8 Replies Latest reply on Aug 4, 2010 2:55 AM by andreas_back

    JMSRedelivered after client crash

    andreas_back Novice

      Hello HornetQ-Team!

       

      It is very inspiring to test HornetQ and thank you for producing such a fast messaging server.

       

      While migrating from JBoss MQ we have seen some point according to message redelivery and client crash in JBoss Messaging, see https://community.jboss.org/thread/151962.

       

      This has led to a small test program where we investigated the reaction of HornetQ in this case. The following observation has been made.

       

      If the client crashes (for example shutdown of the JVM within the IDE) after the message has been received by (MessageConsumer c).receive(1000) but before it is acknowledged by the client then the following happens.

       

      1.     The message is not visible to the QueueBrowser until the server detects the clients crash and releases the ressources.

      2.     If the message is visible to the QueueBrowser again the QueueBrowser reports JMSXDeliveryCount = 0 and getJMSRedelivered() =false.

      3.     If after this the client connects to the server again the message then is redeliverd to the client with JMSXDeliveryCount = 1 and getJMSRedelivered() = false.

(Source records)
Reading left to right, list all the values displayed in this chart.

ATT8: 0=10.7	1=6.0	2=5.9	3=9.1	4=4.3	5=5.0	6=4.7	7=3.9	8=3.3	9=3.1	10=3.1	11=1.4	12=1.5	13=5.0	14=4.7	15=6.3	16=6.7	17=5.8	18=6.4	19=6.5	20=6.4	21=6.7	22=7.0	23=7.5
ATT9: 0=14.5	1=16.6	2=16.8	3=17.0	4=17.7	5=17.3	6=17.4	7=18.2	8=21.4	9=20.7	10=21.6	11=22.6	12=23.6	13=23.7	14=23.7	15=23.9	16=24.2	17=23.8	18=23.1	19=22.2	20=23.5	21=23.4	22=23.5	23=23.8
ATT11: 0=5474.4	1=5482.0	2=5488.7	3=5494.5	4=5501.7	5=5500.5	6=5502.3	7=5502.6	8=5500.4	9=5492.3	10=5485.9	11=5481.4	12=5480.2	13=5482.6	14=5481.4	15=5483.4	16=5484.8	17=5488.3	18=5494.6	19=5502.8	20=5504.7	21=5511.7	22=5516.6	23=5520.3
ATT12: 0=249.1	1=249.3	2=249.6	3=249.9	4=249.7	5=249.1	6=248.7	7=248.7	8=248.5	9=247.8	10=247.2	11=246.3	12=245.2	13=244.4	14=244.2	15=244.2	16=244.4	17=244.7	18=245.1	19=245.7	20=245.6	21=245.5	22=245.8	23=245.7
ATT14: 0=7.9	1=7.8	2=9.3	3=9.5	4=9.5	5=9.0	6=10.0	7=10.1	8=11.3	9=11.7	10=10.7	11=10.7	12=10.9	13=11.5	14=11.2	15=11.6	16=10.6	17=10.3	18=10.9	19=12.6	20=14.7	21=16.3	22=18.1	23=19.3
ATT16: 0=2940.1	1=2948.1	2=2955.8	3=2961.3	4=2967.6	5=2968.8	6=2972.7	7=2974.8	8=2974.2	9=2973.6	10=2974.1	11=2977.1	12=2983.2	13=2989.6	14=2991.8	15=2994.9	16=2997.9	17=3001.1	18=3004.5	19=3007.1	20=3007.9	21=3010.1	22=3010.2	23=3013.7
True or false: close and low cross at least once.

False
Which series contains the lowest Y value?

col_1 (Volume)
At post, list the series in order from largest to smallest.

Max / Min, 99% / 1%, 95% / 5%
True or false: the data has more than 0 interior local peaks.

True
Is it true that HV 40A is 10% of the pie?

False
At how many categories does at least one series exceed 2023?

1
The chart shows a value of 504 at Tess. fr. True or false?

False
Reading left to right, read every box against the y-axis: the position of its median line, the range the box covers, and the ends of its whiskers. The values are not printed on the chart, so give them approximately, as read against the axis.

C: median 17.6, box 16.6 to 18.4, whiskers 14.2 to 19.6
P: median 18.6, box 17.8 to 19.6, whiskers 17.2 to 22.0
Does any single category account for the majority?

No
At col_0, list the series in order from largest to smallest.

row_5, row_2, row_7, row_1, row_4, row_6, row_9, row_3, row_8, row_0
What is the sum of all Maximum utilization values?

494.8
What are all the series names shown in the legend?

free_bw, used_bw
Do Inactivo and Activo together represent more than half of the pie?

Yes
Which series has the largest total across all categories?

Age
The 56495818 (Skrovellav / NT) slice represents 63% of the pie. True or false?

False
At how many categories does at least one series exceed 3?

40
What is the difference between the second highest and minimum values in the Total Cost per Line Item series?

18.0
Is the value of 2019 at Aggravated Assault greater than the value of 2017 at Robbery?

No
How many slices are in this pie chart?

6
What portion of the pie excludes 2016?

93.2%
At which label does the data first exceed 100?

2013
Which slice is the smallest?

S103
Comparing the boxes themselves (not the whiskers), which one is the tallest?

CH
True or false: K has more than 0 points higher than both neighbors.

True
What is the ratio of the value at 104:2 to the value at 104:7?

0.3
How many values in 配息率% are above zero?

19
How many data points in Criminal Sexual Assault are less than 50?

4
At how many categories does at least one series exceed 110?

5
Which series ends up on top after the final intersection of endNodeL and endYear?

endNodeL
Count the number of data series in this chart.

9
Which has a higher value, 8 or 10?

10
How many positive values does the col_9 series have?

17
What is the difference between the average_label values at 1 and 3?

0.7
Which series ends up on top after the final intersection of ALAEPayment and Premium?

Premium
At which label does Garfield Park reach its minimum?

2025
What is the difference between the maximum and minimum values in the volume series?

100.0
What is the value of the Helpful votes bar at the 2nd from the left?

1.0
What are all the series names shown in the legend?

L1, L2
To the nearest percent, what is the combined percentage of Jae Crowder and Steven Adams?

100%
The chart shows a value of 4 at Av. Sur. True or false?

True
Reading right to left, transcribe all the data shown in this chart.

§ ABOUT THIS EXERCISE:
Quote the forum post on message redelivery after a client crash, from "It is very inspiring" through "has been made.".

§ THE ANSWER:
It is very inspiring to test HornetQ and thank you for producing such a fast messaging server.

       

      While migrating from JBoss MQ we have seen some point according to message redelivery and client crash in JBoss Messaging, see https://community.jboss.org/thread/151962.

       

      This has led to a small test program where we investigated the reaction of HornetQ in this case. The following observation has been made.